● **Brief 1**: In the second listing, take the lines from the line with "136: (315, 403)" to the line with "145: (564, 409)". Rewrite them with "(152, 608)" changed to "(152, 680)" and everything else left the same.

[Opening Extract to read section]

Artificial sweeteners

Why I’m Worried About Chocolate Milk

by Sally on March 4, 2013

It’s not for the obvious reasons. Though I get passionate about junk at school parties and junk at school breakfasts (read: “I Have No Love for Candy Valentines” and “The Trouble with School Breakfast“), I haven’t gotten fired up about chocolate milk.

I know lots of people disagree–and I totally get why they do. I’d love to have water offered as a choice in cafeterias, and I’d like chocolate milk to be made without thickeners and added colors. (See Spoonfed‘s post “Orthorexia vs. chocolate milk: Will the real eating disorder please stand up?“)

But in my book, there are much bigger fish to fry when it comes to school food. I’d much rather see my child washing down a healthy real-food lunch with chocolate milk than eating a breaded chicken patty sandwich out of a plastic bag with a carton of white milk. Parents are outraged about chocolate milk. I’d like to see those emotions directed to the actual food that’s served every day.

The sugar in chocolate milk–about three teaspoons of added sugar (the rest is natural milk sugar)–is not coming from an empty-calorie source. If we’re going to get mad about the sugar in flavored milk, let’s stop sending gummy fruit snacks in kids’ lunchboxes.

[Closing Extract to read section]
[Opening Exercise input section]

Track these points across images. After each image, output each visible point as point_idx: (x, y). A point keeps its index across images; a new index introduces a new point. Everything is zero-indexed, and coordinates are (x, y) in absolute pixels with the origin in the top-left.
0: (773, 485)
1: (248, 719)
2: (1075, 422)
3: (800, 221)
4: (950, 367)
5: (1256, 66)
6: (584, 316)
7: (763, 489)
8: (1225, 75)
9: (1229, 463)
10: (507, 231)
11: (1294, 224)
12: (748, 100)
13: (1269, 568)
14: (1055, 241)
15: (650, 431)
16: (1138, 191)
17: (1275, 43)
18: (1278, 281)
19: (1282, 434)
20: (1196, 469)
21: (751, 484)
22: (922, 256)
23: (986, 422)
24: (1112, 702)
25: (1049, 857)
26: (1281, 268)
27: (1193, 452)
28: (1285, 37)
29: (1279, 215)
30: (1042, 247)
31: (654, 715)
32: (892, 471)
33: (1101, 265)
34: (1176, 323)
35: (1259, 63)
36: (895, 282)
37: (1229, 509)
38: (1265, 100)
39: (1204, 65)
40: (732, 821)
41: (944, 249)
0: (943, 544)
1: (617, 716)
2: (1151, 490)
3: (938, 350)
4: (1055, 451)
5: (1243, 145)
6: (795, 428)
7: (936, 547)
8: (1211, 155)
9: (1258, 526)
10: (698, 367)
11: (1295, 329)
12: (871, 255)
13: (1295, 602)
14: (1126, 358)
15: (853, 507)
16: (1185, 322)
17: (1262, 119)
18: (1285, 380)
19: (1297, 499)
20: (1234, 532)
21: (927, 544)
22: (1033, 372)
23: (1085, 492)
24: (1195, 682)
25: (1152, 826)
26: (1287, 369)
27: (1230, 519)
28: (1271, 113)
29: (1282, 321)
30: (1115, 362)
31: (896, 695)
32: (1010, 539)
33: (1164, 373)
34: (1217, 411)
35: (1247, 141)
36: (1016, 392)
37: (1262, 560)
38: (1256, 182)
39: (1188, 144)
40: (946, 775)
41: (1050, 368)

[Closing Exercise input section]
[Opening Exercise input section]

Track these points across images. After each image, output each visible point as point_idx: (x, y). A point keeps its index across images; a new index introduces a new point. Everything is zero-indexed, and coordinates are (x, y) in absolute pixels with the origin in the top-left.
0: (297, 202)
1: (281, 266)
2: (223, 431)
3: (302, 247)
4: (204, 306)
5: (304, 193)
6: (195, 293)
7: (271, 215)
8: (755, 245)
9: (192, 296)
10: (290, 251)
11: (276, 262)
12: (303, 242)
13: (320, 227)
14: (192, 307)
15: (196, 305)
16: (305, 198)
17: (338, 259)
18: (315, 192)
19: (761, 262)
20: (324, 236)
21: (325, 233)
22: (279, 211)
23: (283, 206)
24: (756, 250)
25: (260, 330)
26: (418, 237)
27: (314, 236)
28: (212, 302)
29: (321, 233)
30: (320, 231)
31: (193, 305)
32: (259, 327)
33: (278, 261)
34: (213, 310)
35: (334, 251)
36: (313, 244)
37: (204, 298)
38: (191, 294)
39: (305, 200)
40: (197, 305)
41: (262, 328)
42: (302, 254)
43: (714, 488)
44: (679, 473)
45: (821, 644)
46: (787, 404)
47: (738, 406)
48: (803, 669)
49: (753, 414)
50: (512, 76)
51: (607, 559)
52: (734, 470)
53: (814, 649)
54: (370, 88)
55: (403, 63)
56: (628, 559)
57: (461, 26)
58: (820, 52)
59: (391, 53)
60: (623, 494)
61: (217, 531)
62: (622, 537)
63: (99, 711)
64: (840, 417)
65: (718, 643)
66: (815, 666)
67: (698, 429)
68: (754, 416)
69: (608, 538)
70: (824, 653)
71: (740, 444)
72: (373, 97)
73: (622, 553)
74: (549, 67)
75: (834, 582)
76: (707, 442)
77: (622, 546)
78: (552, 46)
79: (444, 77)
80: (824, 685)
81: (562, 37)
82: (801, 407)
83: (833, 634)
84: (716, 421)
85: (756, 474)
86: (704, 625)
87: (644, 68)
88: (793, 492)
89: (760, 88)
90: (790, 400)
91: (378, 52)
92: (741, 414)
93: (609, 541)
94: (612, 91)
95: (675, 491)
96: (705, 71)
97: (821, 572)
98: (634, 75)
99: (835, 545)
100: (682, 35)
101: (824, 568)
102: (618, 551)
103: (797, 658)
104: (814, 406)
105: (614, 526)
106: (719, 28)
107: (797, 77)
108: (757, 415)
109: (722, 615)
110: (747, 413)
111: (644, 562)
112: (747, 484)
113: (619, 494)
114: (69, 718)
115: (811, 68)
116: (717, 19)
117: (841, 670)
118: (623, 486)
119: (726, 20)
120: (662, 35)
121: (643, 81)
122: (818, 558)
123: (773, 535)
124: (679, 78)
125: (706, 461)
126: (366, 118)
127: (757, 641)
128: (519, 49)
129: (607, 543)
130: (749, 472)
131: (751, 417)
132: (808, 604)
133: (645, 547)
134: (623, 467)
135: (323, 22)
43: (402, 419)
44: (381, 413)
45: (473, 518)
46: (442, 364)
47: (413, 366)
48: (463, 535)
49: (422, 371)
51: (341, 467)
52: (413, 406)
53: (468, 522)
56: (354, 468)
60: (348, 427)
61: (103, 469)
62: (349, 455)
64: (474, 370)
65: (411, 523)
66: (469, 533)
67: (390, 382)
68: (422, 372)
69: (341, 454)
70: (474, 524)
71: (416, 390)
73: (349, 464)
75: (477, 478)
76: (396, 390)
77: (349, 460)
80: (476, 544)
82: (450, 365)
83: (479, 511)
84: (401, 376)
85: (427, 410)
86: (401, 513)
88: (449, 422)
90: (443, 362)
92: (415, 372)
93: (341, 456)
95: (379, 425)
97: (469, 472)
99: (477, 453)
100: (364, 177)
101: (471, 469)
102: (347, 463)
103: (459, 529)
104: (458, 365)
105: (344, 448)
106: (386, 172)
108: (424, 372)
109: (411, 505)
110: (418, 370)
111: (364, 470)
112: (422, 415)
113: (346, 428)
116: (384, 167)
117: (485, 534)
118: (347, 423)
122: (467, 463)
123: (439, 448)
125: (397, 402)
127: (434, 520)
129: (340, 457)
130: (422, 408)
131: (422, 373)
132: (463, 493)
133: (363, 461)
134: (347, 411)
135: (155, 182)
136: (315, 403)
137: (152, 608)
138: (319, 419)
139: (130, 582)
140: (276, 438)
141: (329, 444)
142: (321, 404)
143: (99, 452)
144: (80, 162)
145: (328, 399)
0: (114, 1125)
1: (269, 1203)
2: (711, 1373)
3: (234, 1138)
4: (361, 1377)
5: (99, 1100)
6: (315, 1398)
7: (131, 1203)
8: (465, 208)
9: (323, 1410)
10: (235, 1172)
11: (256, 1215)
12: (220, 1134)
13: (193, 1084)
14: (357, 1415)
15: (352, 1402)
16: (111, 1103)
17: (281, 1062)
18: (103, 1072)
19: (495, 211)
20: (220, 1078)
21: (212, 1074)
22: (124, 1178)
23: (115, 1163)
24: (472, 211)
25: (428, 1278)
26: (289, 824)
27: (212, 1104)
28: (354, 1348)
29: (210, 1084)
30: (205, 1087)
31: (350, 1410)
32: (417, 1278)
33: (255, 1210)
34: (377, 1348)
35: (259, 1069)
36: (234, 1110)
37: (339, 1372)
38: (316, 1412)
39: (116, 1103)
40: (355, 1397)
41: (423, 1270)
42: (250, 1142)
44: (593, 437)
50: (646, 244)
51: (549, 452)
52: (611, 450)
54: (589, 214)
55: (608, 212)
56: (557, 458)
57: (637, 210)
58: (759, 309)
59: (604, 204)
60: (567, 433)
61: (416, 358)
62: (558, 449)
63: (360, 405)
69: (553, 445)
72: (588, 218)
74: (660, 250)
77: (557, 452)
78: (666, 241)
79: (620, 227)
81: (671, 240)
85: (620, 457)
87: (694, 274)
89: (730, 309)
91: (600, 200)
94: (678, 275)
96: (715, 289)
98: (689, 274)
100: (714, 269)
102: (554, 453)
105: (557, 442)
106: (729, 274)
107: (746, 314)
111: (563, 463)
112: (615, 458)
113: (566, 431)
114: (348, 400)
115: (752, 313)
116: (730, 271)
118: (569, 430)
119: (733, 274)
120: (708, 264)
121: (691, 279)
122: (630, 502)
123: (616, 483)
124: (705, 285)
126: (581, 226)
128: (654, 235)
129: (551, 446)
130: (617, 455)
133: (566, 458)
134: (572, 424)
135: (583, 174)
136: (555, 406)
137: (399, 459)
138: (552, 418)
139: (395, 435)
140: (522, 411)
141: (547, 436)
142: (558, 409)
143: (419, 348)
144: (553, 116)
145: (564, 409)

[Closing Exercise input section]

● **Brief 2**: Copy the chocolate milk post above word for word, from "Artificial sweeteners" to "up about chocolate milk.".

● **Exercise response 1**:
136: (315, 403)
137: (152, 680)
138: (319, 419)
139: (130, 582)
140: (276, 438)
141: (329, 444)
142: (321, 404)
143: (99, 452)
144: (80, 162)
145: (328, 399)
0: (114, 1125)
1: (269, 1203)
2: (711, 1373)
3: (234, 1138)
4: (361, 1377)
5: (99, 1100)
6: (315, 1398)
7: (131, 1203)
8: (465, 208)
9: (323, 1410)
10: (235, 1172)
11: (256, 1215)
12: (220, 1134)
13: (193, 1084)
14: (357, 1415)
15: (352, 1402)
16: (111, 1103)
17: (281, 1062)
18: (103, 1072)
19: (495, 211)
20: (220, 1078)
21: (212, 1074)
22: (124, 1178)
23: (115, 1163)
24: (472, 211)
25: (428, 1278)
26: (289, 824)
27: (212, 1104)
28: (354, 1348)
29: (210, 1084)
30: (205, 1087)
31: (350, 1410)
32: (417, 1278)
33: (255, 1210)
34: (377, 1348)
35: (259, 1069)
36: (234, 1110)
37: (339, 1372)
38: (316, 1412)
39: (116, 1103)
40: (355, 1397)
41: (423, 1270)
42: (250, 1142)
44: (593, 437)
50: (646, 244)
51: (549, 452)
52: (611, 450)
54: (589, 214)
55: (608, 212)
56: (557, 458)
57: (637, 210)
58: (759, 309)
59: (604, 204)
60: (567, 433)
61: (416, 358)
62: (558, 449)
63: (360, 405)
69: (553, 445)
72: (588, 218)
74: (660, 250)
77: (557, 452)
78: (666, 241)
79: (620, 227)
81: (671, 240)
85: (620, 457)
87: (694, 274)
89: (730, 309)
91: (600, 200)
94: (678, 275)
96: (715, 289)
98: (689, 274)
100: (714, 269)
102: (554, 453)
105: (557, 442)
106: (729, 274)
107: (746, 314)
111: (563, 463)
112: (615, 458)
113: (566, 431)
114: (348, 400)
115: (752, 313)
116: (730, 271)
118: (569, 430)
119: (733, 274)
120: (708, 264)
121: (691, 279)
122: (630, 502)
123: (616, 483)
124: (705, 285)
126: (581, 226)
128: (654, 235)
129: (551, 446)
130: (617, 455)
133: (566, 458)
134: (572, 424)
135: (583, 174)
136: (555, 406)
137: (399, 459)
138: (552, 418)
139: (395, 435)
140: (522, 411)
141: (547, 436)
142: (558, 409)
143: (419, 348)
144: (553, 116)
145: (564, 409)

● **Exercise response 2**:
Artificial sweeteners

Why I’m Worried About Chocolate Milk

by Sally on March 4, 2013

It’s not for the obvious reasons. Though I get passionate about junk at school parties and junk at school breakfasts (read: “I Have No Love for Candy Valentines” and “The Trouble with School Breakfast“), I haven’t gotten fired up about chocolate milk.